Sukses

Bahasa dan Komunikasi Jadi Hambatan Mahasiswa Tuli Sulit Beradaptasi

Setiap orang memiliki cara penyesuaian sosial yang berbeda terlebih bagi individu yang menyandang disabilitas tuli. Keterbatasan pendengaran akan memengaruhi proses komunikasi sebagai alat tercapainya interaksi sosial.

Liputan6.com, Jakarta Setiap orang memiliki cara penyesuaian sosial yang berbeda terlebih bagi individu yang menyandang disabilitas tuli.

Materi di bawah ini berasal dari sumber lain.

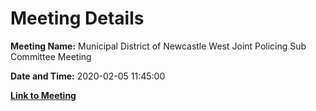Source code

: # Meeting Details

**Meeting Name:** Municipal District of Newcastle West Joint Policing Sub Committee Meeting

**Date and Time:** 2020-02-05 11:45:00

**[Link to Meeting](https://www.limerick.ie/council/whats-on/municipal-district-newcastle-west-joint-policing-sub-committee-meeting-4)**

Keterbatasan pendengaran akan memengaruhi proses komunikasi sebagai alat tercapainya interaksi sosial.

Penyesuaian sosial sendiri menurut Scheinders (1964) merupakan kemampuan individu untuk bereaksi secara sehat dan efektif terhadap hubungan, situasi, dan kenyataan sosial yang ada sehingga dapat mencapai kehidupan sosial yang menyenangkan dan memuaskan.

Dalam INKLUSI: Journal of Disability Studies, Vol. 3, No. 1 disebutkan bahwa seseorang perlu melakukan penyesuaian sosial untuk beradaptasi dengan lingkungannya.

Penyesuaian sosial berguna untuk menyelesaikan konflik-konflik mental, frustasi dan kesulitan-kesulitan dalam diri maupun kesulitan yang berhubungan dengan lingkungan sosial.  

Dengan penyesuaian sosial, individu akan mampu menjalin komunikasi dengan orang lain, menyelaraskan antara tuntutan dirinya dan lingkungan, mampu mengaktualisasikan dirinya dalam kelompok dan sikap sosial yang menyenangkan seperti kesediaan untuk membantu orang lain meskipun mereka sendiri mengalami kesulitan (Scheinders, 1964).

Peneliti dalam jurnal ini, Dwi Sri Lestari, menemukan bahwa mahasiswa penyandang tuli merasakan kesulitan ketika melakukan penyesuaian sosial terhadap teman-teman jurusannya.

Kesulitannya terletak pada komunikasi sehingga menghambatnya dalam berhubungan dengan orang lain. Kerap mahasiswa tersebut merasa sendiri tatkala bergaul dengan teman-teman jurusannya.

“Apa yang diucapkan oleh rekannya sulit ia mengerti. Ini juga dialami oleh WK (inisial mahasiswa tuli), yang sulit bergaul dengan mahasiswa non-difabel karena terhambat bahasa dan komunikasi. Lantas, ia lebih kerap bercengkrama dengan Tuli lainnya,” tulis Dwi dalam penelitiannya.

Menurut Dwi, hal ini secara tidak langsung telah membuka celah penolakan dari mahasiswa non-difabel. Akibatnya, mereka terkesan menutup diri dan menyebabkan orang lain canggung untuk berhubungan meskipun dengan menggunakan tulisan sekalipun.

Simak Video Berikut Ini:

2 dari 3 halaman

Tidak Semua Tuli Sulit Melakukan Penyesuaian Sosial

Walau demikian, ada pula mahasiswa tuli yang berhasil melakukan penyesuaian sosial di tengah keterbatasannya.

Kemampuan beradaptasi dengan lingkungan adalah kelebihan tersendiri bagi sebagian mahasiswa tuli. Dengan demikian, mereka dapat berkarya di tengah lingkungan sekitarnya.

Berdasarkan hasil observasi dan wawancara Dwi pada salah satu mahasiswa tuli berinisial AW didapatkan bahwa informan mampu membuktikan bahwa dengan keterbatasan yang ia miliki tidak menjadikan hambatan untuk ia mengejar apa yang dicita-citakan.

Informan merupakan salah satu penyandang tuli yang memiliki prestasi dalam bidang kesenian, salah satunya pantomim, ia menjadikan kekurangan yang dimilikinya sebagai kelebihan. Berkat usaha dan kerja kerasnya ia mampu tampil dalam pertunjukan hingga ke negara lain.

“Berdasarkan paparan di atas, maka seseorang perlu mempunyai penyesuaian sosial untuk mampu beradaptasi dengan lingkungannya. Penyesuaian sosial bukanlah sesuatu yang otomatis mudah untuk dilakukan melainkan sebuah proses yang panjang,” tutup Dwi.